The cases of Burrows v. Peirce, 6 La. Ann. 297, and Quillin v. Yair, 10 La. Ann. 260, are not applicable. These eases simply hold that a purchaser of land who has been evicted is not entitled to recover from his warrantor, as damages, the increased value of the land at the time of eviction. The circumstance that in both cases the court allowed the average of the total price, in the absence of all contention and evidence that the relative value of the part was greater, is without significance. In Wood Manufacturing & Creosoting Company v. Davenport, 50 La. Ann. 510, 23 South. 448, the court, in the absence of averment and satisfactory evidence as to the relative value of a portion of a city lot, rendered judgment on the basis of the average of the price. In Robbins v. Martin, 43 *815La. Ann. 488, 9 South. 108, judgment was rendered based on the estimative value of the portion of land from which plaintiff had been evicted, proportionally to the total price as shown by the evidence.

We think; it too plain for argument that the basis of apportionment should be the relative value of the part from which the purchaser has been evicted, when shown by the evidence.

The question of fact involved is, what was the relative value of the tract of swamp land at the date of the sale in 1898? What could it have been sold for in the market? We are of opinion that the decided preponderance of the evidence entitled to consideration fixes its market value somewhere between $5 and $10 per acre. The circumstance that this tract has enormously enhanced in value since 1898 cut no figure. Neither do speculative opinions as to the value of the timber or firewood on the tract to the owner of the plantation. The fact that no owner of the “Coteau Plantation” ever used any timber or firewood from the tract in question shows that its value was purely prospective or speculative.

The land in 1898 was worth what it would bring in the open market. We conclude that an allowance of $7.50 per acre would be liberal in the light of the evidence.

The defendant bank called Ernest Prevost and Arthur Prevost in warranty and obtained judgment over against them jointly; and they have prosecuted a separate appeal. The appeals, however, have been consolidated.

In their pleadings both the bank and the Prevosts deny that the tract in dispute was sold or intended to be sold. There is neither allegation nor proof that David intended to sell this particular land to the Prevosts.

As between the defendants and the plaintiff, the erroneous description is shown by the fact that this traet appears on a map, produced at the time, indicating the tracts intended to be sold. David is no party to the suit, and is entitled to be heard before his deed to the Prevosts can be corrected. The error is not patent on the face of the act of sale.

If the defendant bank, as transferee, represents David, the vendor of the Prevosts, it is bound by David’s obligation of warranty. If David is not represented by the bank, he is a necessary party to a suit to correct or reform the deed executed by him.
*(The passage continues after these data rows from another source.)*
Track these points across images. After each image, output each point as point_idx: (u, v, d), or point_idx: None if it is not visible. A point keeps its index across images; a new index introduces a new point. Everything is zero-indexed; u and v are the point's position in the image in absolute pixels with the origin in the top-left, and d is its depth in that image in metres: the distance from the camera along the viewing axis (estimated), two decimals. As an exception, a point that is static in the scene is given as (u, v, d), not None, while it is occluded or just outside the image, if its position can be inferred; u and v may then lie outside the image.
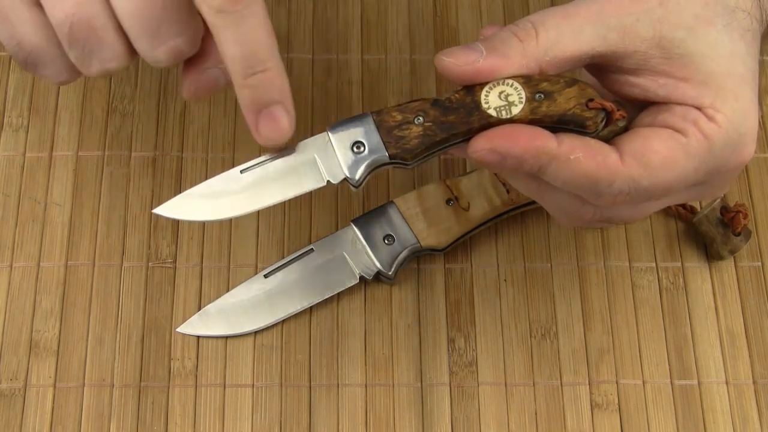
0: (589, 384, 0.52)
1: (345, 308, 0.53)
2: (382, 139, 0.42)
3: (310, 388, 0.52)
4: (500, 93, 0.40)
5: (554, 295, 0.54)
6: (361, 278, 0.52)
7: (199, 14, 0.40)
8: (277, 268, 0.53)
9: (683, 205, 0.55)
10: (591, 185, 0.40)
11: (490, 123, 0.40)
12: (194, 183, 0.55)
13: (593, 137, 0.40)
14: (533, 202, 0.54)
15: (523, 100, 0.40)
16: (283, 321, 0.53)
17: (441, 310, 0.53)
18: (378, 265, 0.52)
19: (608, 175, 0.39)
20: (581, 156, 0.39)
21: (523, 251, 0.55)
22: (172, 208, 0.45)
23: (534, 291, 0.54)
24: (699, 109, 0.40)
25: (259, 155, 0.44)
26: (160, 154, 0.56)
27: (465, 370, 0.52)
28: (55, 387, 0.51)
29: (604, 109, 0.40)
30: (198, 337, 0.52)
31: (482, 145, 0.40)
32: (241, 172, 0.45)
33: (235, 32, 0.39)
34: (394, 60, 0.59)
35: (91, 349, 0.52)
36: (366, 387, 0.52)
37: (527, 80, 0.40)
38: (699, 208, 0.55)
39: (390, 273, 0.52)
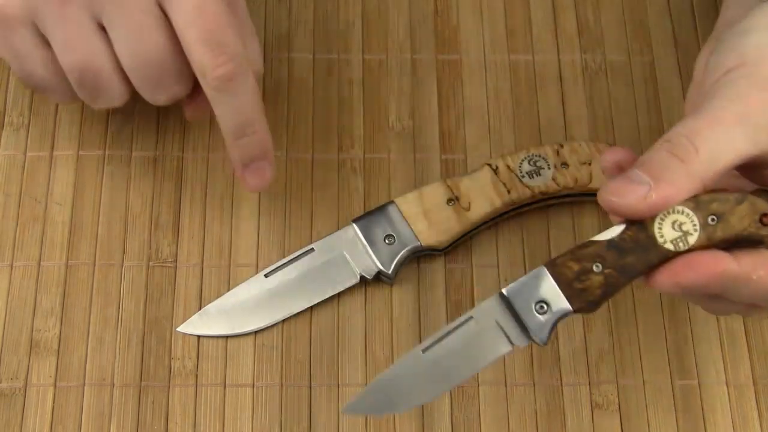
0: (590, 384, 0.52)
1: (345, 308, 0.53)
2: (563, 293, 0.40)
3: (310, 387, 0.52)
4: (673, 223, 0.39)
5: (554, 295, 0.54)
6: (362, 278, 0.52)
7: None
8: (277, 267, 0.53)
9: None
10: None
11: (668, 257, 0.39)
12: (194, 183, 0.55)
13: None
14: (534, 202, 0.54)
15: (698, 227, 0.38)
16: (284, 321, 0.53)
17: (441, 310, 0.53)
18: (378, 264, 0.52)
19: None
20: (762, 273, 0.38)
21: (524, 251, 0.55)
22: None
23: (534, 291, 0.54)
24: None
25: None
26: (160, 154, 0.56)
27: (465, 370, 0.52)
28: (55, 386, 0.51)
29: None
30: (198, 336, 0.52)
31: (666, 281, 0.39)
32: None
33: (228, 104, 0.47)
34: (394, 60, 0.59)
35: (91, 349, 0.52)
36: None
37: (697, 204, 0.39)
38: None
39: (390, 273, 0.52)
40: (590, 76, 0.59)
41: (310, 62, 0.59)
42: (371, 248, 0.52)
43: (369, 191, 0.56)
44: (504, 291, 0.41)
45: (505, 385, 0.52)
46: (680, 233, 0.39)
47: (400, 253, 0.52)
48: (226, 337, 0.52)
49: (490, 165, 0.54)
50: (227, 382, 0.51)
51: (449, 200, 0.53)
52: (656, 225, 0.39)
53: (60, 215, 0.54)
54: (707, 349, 0.53)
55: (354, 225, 0.53)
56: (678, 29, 0.61)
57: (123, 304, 0.53)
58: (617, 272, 0.40)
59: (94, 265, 0.54)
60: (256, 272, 0.53)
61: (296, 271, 0.53)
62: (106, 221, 0.54)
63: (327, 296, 0.53)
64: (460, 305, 0.53)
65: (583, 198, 0.54)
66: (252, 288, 0.53)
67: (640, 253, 0.39)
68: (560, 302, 0.40)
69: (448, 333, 0.41)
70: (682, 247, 0.39)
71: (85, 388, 0.51)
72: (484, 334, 0.41)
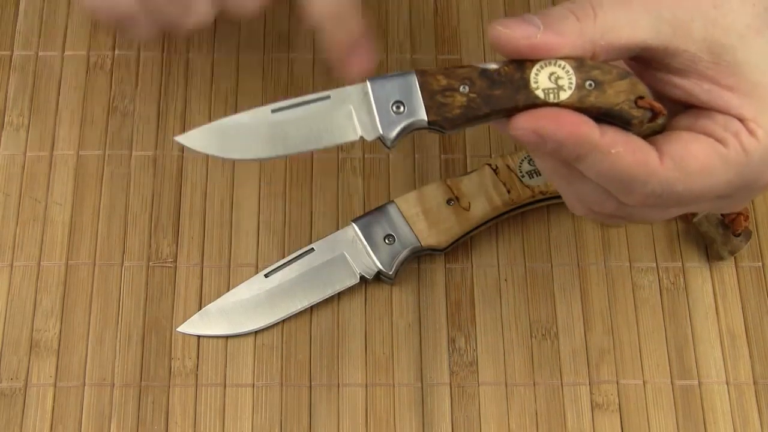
0: (590, 384, 0.52)
1: (345, 308, 0.53)
2: (423, 102, 0.40)
3: (310, 387, 0.52)
4: (551, 74, 0.39)
5: (555, 295, 0.54)
6: (362, 278, 0.52)
7: None
8: (277, 267, 0.53)
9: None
10: (625, 181, 0.39)
11: (536, 104, 0.39)
12: (194, 183, 0.55)
13: (633, 133, 0.40)
14: (534, 202, 0.54)
15: (573, 85, 0.39)
16: (284, 321, 0.53)
17: (441, 310, 0.53)
18: (378, 264, 0.52)
19: (645, 174, 0.39)
20: (622, 150, 0.39)
21: (524, 251, 0.55)
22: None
23: (534, 291, 0.54)
24: (741, 120, 0.39)
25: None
26: (160, 154, 0.56)
27: (465, 370, 0.52)
28: (55, 386, 0.51)
29: (651, 109, 0.39)
30: (198, 336, 0.52)
31: (526, 124, 0.39)
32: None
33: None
34: (394, 60, 0.59)
35: (91, 349, 0.52)
36: (366, 387, 0.52)
37: (579, 64, 0.39)
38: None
39: (390, 273, 0.52)
40: (590, 76, 0.59)
41: (309, 62, 0.59)
42: (371, 248, 0.52)
43: (369, 191, 0.56)
44: (368, 81, 0.41)
45: (505, 385, 0.52)
46: (554, 86, 0.39)
47: (400, 253, 0.52)
48: (226, 337, 0.52)
49: (490, 165, 0.54)
50: (227, 382, 0.51)
51: (449, 200, 0.53)
52: (534, 70, 0.39)
53: (60, 215, 0.54)
54: (707, 349, 0.53)
55: (354, 225, 0.53)
56: (678, 29, 0.61)
57: (123, 304, 0.53)
58: (481, 99, 0.39)
59: (94, 265, 0.54)
60: (256, 272, 0.53)
61: (296, 271, 0.53)
62: (106, 221, 0.54)
63: (327, 296, 0.53)
64: (460, 305, 0.53)
65: (583, 198, 0.54)
66: (252, 288, 0.53)
67: (509, 89, 0.39)
68: (418, 109, 0.40)
69: (302, 103, 0.41)
70: (551, 98, 0.39)
71: (85, 388, 0.51)
72: (334, 115, 0.41)
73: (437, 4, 0.61)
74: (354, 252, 0.53)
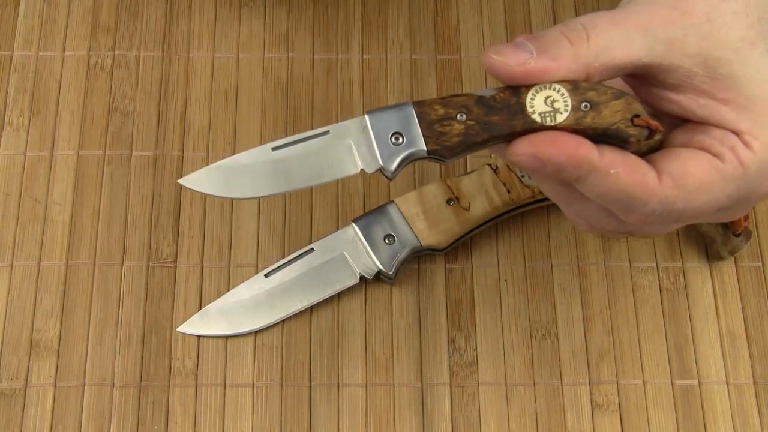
0: (590, 384, 0.52)
1: (345, 308, 0.53)
2: (422, 133, 0.40)
3: (310, 387, 0.52)
4: (546, 98, 0.39)
5: (555, 295, 0.54)
6: (362, 278, 0.52)
7: None
8: (277, 267, 0.53)
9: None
10: (625, 201, 0.39)
11: (534, 128, 0.39)
12: (195, 182, 0.55)
13: (631, 152, 0.40)
14: (534, 202, 0.54)
15: (569, 108, 0.39)
16: (284, 321, 0.53)
17: (441, 310, 0.53)
18: (378, 264, 0.52)
19: (645, 194, 0.39)
20: (621, 171, 0.39)
21: (524, 251, 0.55)
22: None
23: (534, 291, 0.54)
24: (736, 134, 0.39)
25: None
26: (160, 154, 0.56)
27: (465, 370, 0.52)
28: (55, 386, 0.51)
29: (648, 126, 0.39)
30: (198, 336, 0.52)
31: (525, 149, 0.39)
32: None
33: None
34: (394, 60, 0.59)
35: (91, 349, 0.52)
36: (366, 387, 0.52)
37: (574, 87, 0.39)
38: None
39: (390, 273, 0.52)
40: (590, 76, 0.59)
41: (309, 62, 0.59)
42: (371, 248, 0.52)
43: (369, 191, 0.56)
44: (366, 114, 0.41)
45: (505, 385, 0.52)
46: (550, 109, 0.39)
47: (400, 253, 0.52)
48: (226, 337, 0.52)
49: (489, 165, 0.54)
50: (227, 382, 0.51)
51: (449, 200, 0.53)
52: (529, 94, 0.39)
53: (60, 215, 0.55)
54: (707, 349, 0.53)
55: (354, 225, 0.53)
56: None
57: (123, 304, 0.53)
58: (479, 126, 0.40)
59: (94, 265, 0.54)
60: (256, 272, 0.53)
61: (296, 271, 0.53)
62: (106, 221, 0.55)
63: (327, 296, 0.53)
64: (460, 305, 0.53)
65: (583, 198, 0.54)
66: (252, 288, 0.53)
67: (506, 115, 0.39)
68: (417, 139, 0.40)
69: (303, 139, 0.42)
70: (548, 122, 0.39)
71: (85, 388, 0.51)
72: (335, 150, 0.41)
73: (437, 4, 0.61)
74: (354, 252, 0.53)
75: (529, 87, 0.39)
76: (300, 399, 0.51)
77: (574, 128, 0.39)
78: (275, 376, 0.52)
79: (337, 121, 0.57)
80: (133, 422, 0.50)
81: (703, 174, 0.39)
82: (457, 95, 0.41)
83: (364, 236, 0.53)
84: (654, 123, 0.39)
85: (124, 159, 0.56)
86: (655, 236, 0.54)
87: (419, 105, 0.41)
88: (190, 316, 0.52)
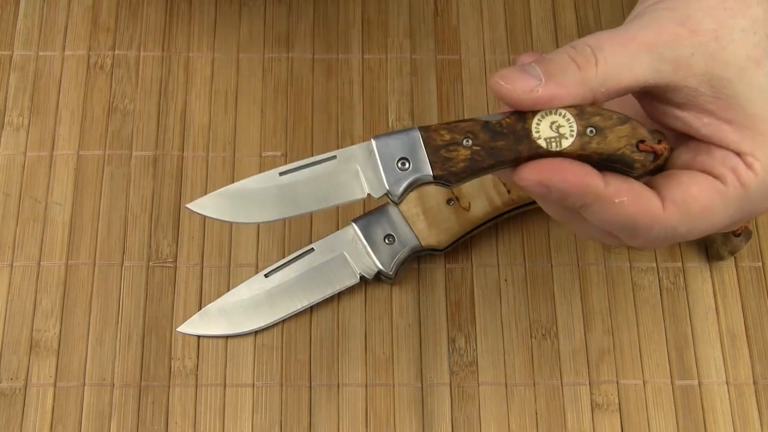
0: (590, 384, 0.52)
1: (345, 308, 0.53)
2: (428, 158, 0.41)
3: (310, 387, 0.52)
4: (552, 123, 0.39)
5: (555, 295, 0.54)
6: (362, 278, 0.52)
7: None
8: (277, 267, 0.53)
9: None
10: (630, 228, 0.40)
11: (539, 154, 0.39)
12: (195, 182, 0.55)
13: (637, 175, 0.40)
14: (534, 202, 0.54)
15: (575, 133, 0.39)
16: (284, 321, 0.53)
17: (441, 310, 0.53)
18: (378, 264, 0.52)
19: (649, 222, 0.39)
20: (626, 200, 0.39)
21: (524, 251, 0.55)
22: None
23: (534, 291, 0.54)
24: (739, 154, 0.39)
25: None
26: (160, 154, 0.56)
27: (465, 370, 0.52)
28: (55, 386, 0.51)
29: (653, 151, 0.39)
30: (198, 336, 0.52)
31: (531, 176, 0.39)
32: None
33: None
34: (394, 60, 0.59)
35: (91, 349, 0.52)
36: (366, 387, 0.52)
37: (580, 112, 0.39)
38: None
39: (390, 273, 0.52)
40: (590, 76, 0.59)
41: (309, 62, 0.59)
42: (371, 248, 0.52)
43: (369, 191, 0.56)
44: (373, 139, 0.41)
45: (505, 385, 0.52)
46: (556, 134, 0.39)
47: (400, 253, 0.52)
48: (226, 337, 0.52)
49: (490, 165, 0.54)
50: (227, 382, 0.51)
51: (449, 200, 0.53)
52: (535, 120, 0.39)
53: (60, 215, 0.55)
54: (707, 349, 0.53)
55: (354, 225, 0.53)
56: (678, 29, 0.61)
57: (123, 304, 0.53)
58: (485, 152, 0.40)
59: (94, 264, 0.54)
60: (256, 272, 0.53)
61: (296, 271, 0.53)
62: (106, 221, 0.55)
63: (327, 296, 0.53)
64: (460, 305, 0.53)
65: (583, 198, 0.54)
66: (252, 288, 0.53)
67: (511, 140, 0.40)
68: (423, 164, 0.41)
69: (310, 164, 0.42)
70: (554, 147, 0.39)
71: (85, 388, 0.51)
72: (341, 174, 0.42)
73: (437, 4, 0.61)
74: (354, 252, 0.53)
75: (535, 112, 0.39)
76: (300, 399, 0.51)
77: (579, 153, 0.39)
78: (275, 376, 0.52)
79: (337, 121, 0.57)
80: (133, 422, 0.50)
81: (706, 199, 0.39)
82: (463, 120, 0.41)
83: (364, 236, 0.53)
84: (659, 148, 0.39)
85: (124, 159, 0.56)
86: (657, 249, 0.54)
87: (425, 130, 0.41)
88: (190, 316, 0.52)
We therefore are of opinion that the bank should have been nonsuited on its demand in warranty.

It is therefore adjudged and decreed that the judgment .appealed from be amended as follows, to wit: By reducing the respective amounts awarded to the plaintiff and to Philip Bodenheimer on his demand in warranty from $15,040.62 to $3,622.50. And it is further ordered and decreed that the judgment in favor of the People’s Savings, Trust & Banking Company against Ernest Prevost and Arthur Prevost be annulled, avoided, and reversed, and it is now ordered that the demand in warranty of said company be dismissed, at its costs, as in case of nonsuit; and it is finally ordered and decreed that said judgment, as thus amended and reversed in part, be affirmed, plaintiff to pay costs of appeal taken by the defendants, and the banking company to pay the costs of the appeal taken by the Prevosts.